Acclamations, agitation, boule disco : Pour le 20e anniversaire, les organisateurs de la convention de Cologne ne se concentrent pas uniquement sur la prochaine génération en termes de musique.

Les enfants des éditeurs de musique réunissant le Midem à Cannes et l’ancien New Music Seminar à New York (qui a établi des références en matière de contenu dans les années 1980) grandissent aussi. Le “Convention Festival” c/o pop, qui a émergé des ruines de Popkomm à Cologne, a exactement 20 ans, avant que Popkomm, qui avait déménagé à Berlin, n’y entre et n’existe à nouveau sans orientation.

Selon une enquête interne, il devrait y avoir une soixantaine de ces événements hybrides constitués de rendez-vous de l’industrie, du discours et des nouveaux arrivants rien qu’en Europe. Du Sonar à Barcelone à l’Amsterdam Dance Event (ADE) qui fait monter l’adrénaline en octobre (du 18 au 22 octobre 2023) aux “marchés émergents” d’Europe centrale et orientale avec la Tallinn Music Week (TMW) ou à la fin de l’été Hôtel Bucarest salon Mastering The Music Business qui se déroule (du 5 au 7 septembre 2023). Mélanges régionaux très différents d’événements publics et spécialisés. Et la politique (culturelle) s’en mêle généralement. Un paysage éblouissant qui a fait ses preuves à Cologne depuis des décennies et qui a toujours été varié. De Robbie Williams, qui a traversé le Rhin à la course en scooter des mers à sa performance sur le toit de l’Olympia Museum, en passant par les débats sur les tabourets de bar dans le bar punk rock.

Il y a eu beaucoup de plaisir de toutes ces années au cours du dernier long week-end d’avril, qui s’est terminé par le tournoi de football “c/o pop cup” sur le terrain Astroturf de l’ancien club ferroviaire ESV Olympia Köln le 1er mai.

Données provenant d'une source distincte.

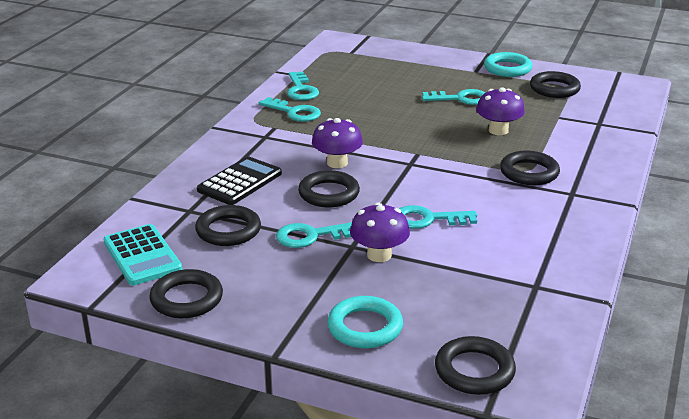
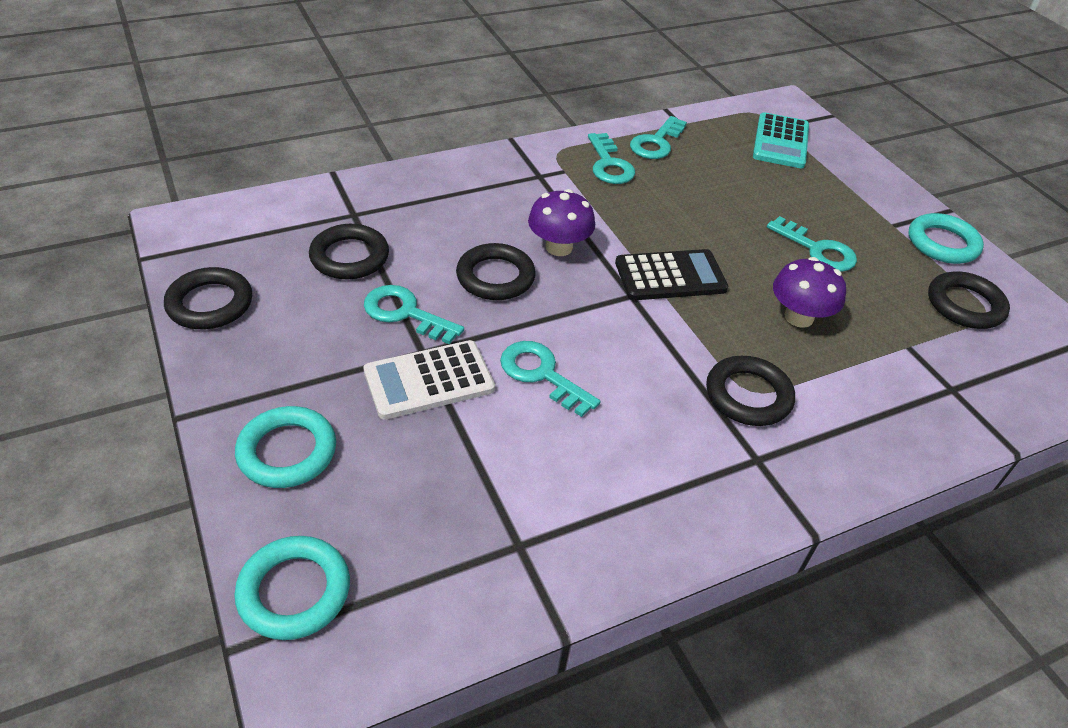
camera: 40 degrees right, 15 degrees up
turquoise calculator [103,224,182,285] -> turquoise calculator moved to [753,112,809,168]
black calculator [197,156,282,205] -> black calculator moved to [615,249,728,300]
purple mushroom [350,203,410,262] -> white calculator [364,340,495,420]
black ring [435,336,516,395] -> turquoise ring [234,536,350,640]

Selon cette définition, le sport appartient aussi clairement au genre « pop ».

1. Un festival plein d’énergie

Dans la longue liste de concerts, la revue Italo du Crucchi Gang (nouvel album “FELLINI”) autour de Francesco Wilking et Sven Regener était “l’establishment”. Les autres étaient en grande partie jeunes, inconnus et énergiques. La file d’attente la plus longue concernait la réservation à trois du music-hall local avec la salle 90, Domiziana et Ski Aggu. Éclectisme sauvage entre rap new york et folie fashion habillée.

2. Rencontres continues

Se concentrer sur les quartiers arrière du quartier d’Ehrenfeld s’est avéré être une question compacte de courtes distances pour les gens de l’industrie et les fans de musique. Rencontres en cycles constants sans alarme de taxi ni stress de rendez-vous. La Venloer Straße centrale a été fermée le week-end. Des dizaines de spectacles ont eu lieu, certains d’entre eux gratuitement – dans des bars rock’n’roll rustiques comme “Em Drügge Pitter” ou dans le club bien établi Bahnhof Ehrenfeld, où la station de radio ARD “Cosmo” a présenté de la musique non anglaise comme le brésilien le rappeur Emicida.

3. Il y a toujours de la magie dans l’air

Avec 1 600 visiteurs professionnels et 36 000 fans au festival, les organisateurs ont pu annoncer un record de « sold out ». Comme tout s’est déroulé sur cinq jours jusqu’au tournoi de football, il n’y avait que rarement des bousculades stupides ou une atmosphère Ballermann. Même le festival de l’emploi nouvellement installé “Music People”, où les maisons de disques, les éditeurs ou les agences se rendent au spectacle de la prochaine génération, semblait assez décontracté. Après l’apparition surprise du fabuleux duo de magiciens Siegfried & Joy sur le festival mile, on pourrait parler d’un mélange endiablé.

4. Rap ​​avec des vibrations Schiller

Le rappeur OG Keemo a pu saluer ses nombreux fans dans une ficelle de scène insolite. Dans le “Dépôt 1” du Schauspiel Köln, qui est sous-traité à la ville, le Mainzer a lancé ses rimes dans la scénographie des collègues Schiller et Goethe. “Le Roi Lear” de Shakespeare joue actuellement dans “Dépôt 1”. La haute culture et la culture de la rue célèbrent un heureux affrontement.

5. Le roller disco est de retour

Une sous-tendance que l’on observe aussi dans d’autres villes : le roller disco comme à New York dans les années 1970 célèbre un retour haut en couleur. Chez c/o pop, le bon vieux roller disco sur quatre roulettes en caoutchouc aux sonorités rétro et inédites s’appelait alors “Skatejam Rollerdisco” et était dignement fêté le samedi du festival.